_Activity:_ Please repeat the data below exactly, with the pictures removed.

_Data below:_

===============

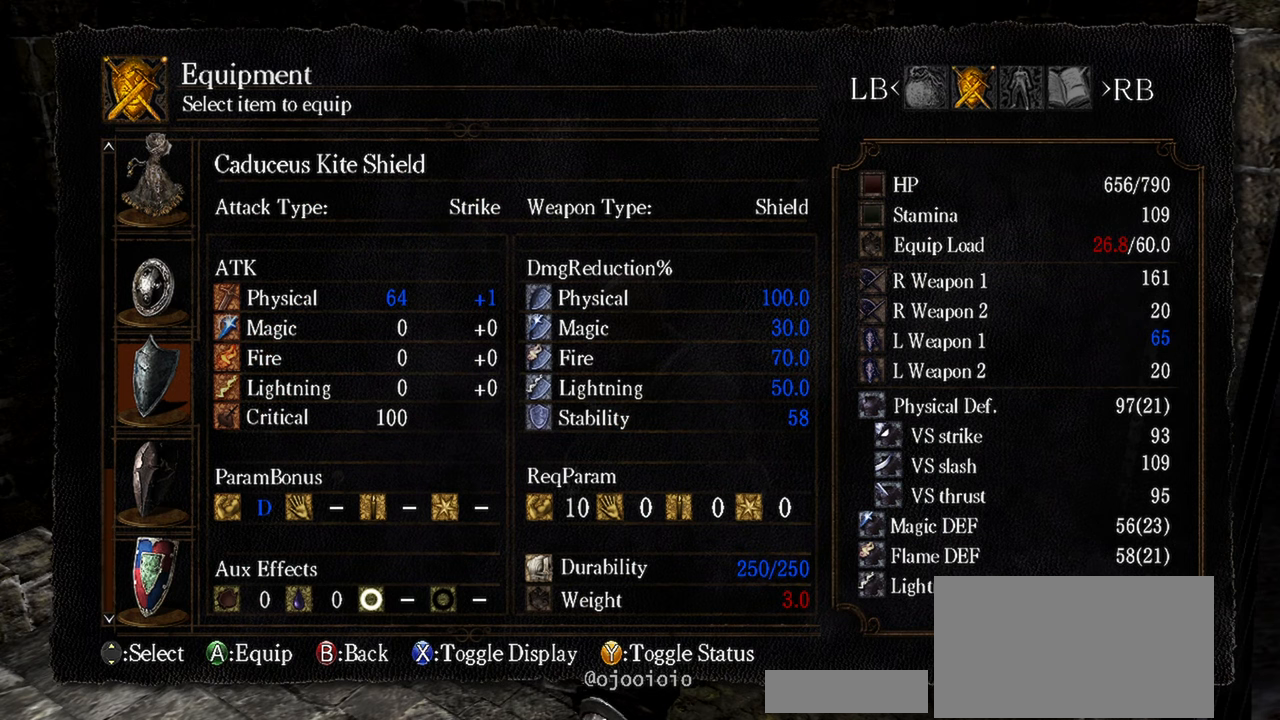
{"buttons": [], "left_stick": "center", "right_stick": "center", "events": []}
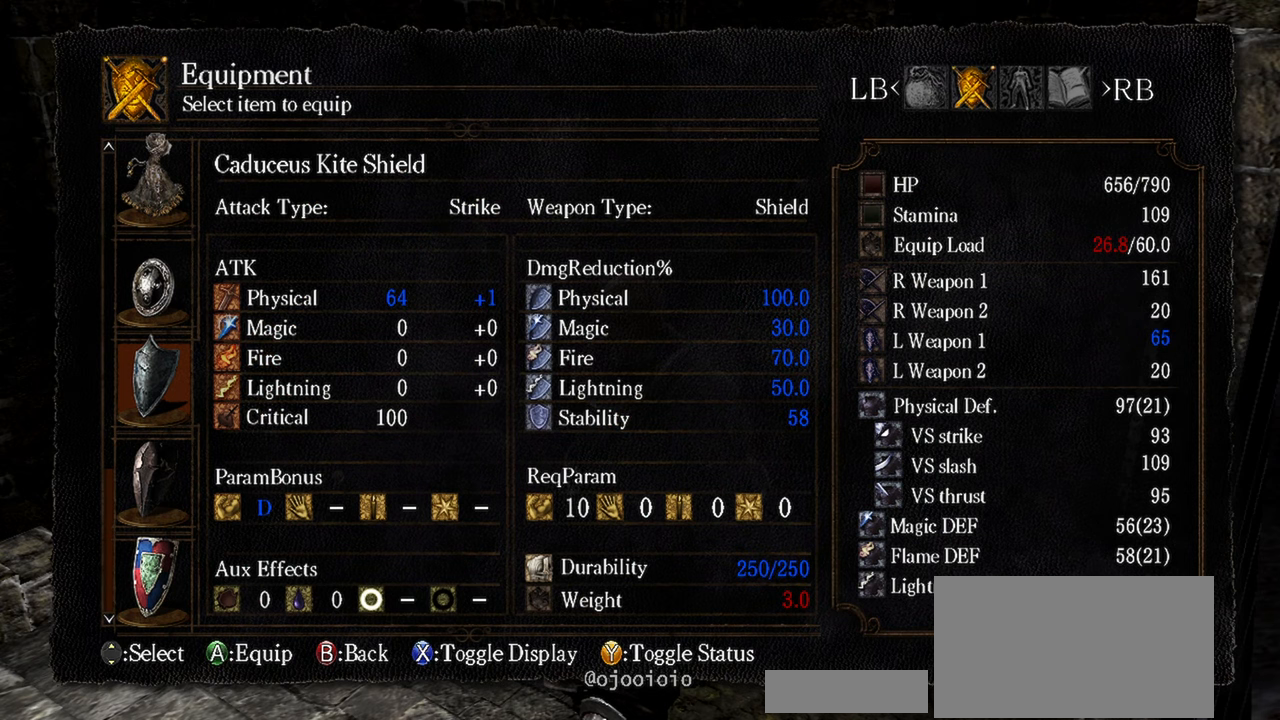
{"buttons": ["DPAD_DOWN"], "left_stick": "center", "right_stick": "center", "events": [[183, "DPAD_DOWN", "down"], [350, "DPAD_DOWN", "up"], [483, "DPAD_DOWN", "down"]]}
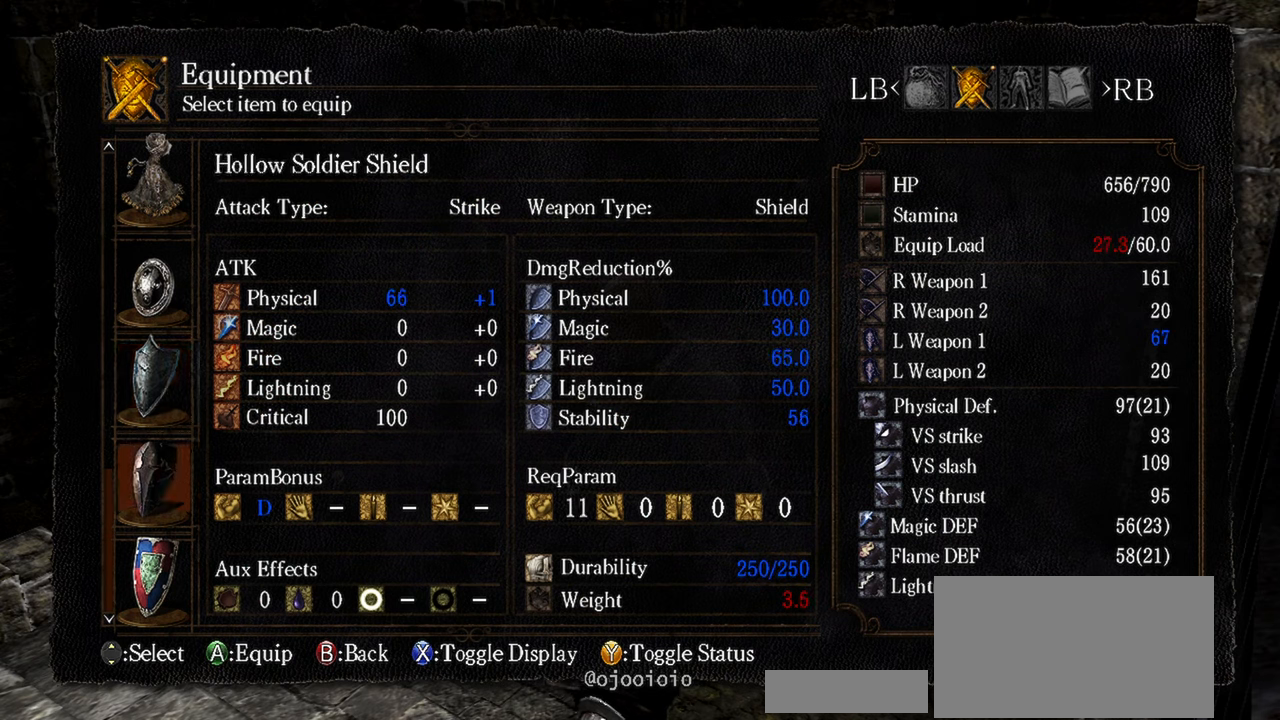
{"buttons": [], "left_stick": "center", "right_stick": "center", "events": [[100, "DPAD_DOWN", "up"]]}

===============

_The answer:_
{"buttons": [], "left_stick": "center", "right_stick": "center", "events": []}
{"buttons": ["DPAD_DOWN"], "left_stick": "center", "right_stick": "center", "events": [[183, "DPAD_DOWN", "down"], [350, "DPAD_DOWN", "up"], [483, "DPAD_DOWN", "down"]]}
{"buttons": [], "left_stick": "center", "right_stick": "center", "events": [[100, "DPAD_DOWN", "up"]]}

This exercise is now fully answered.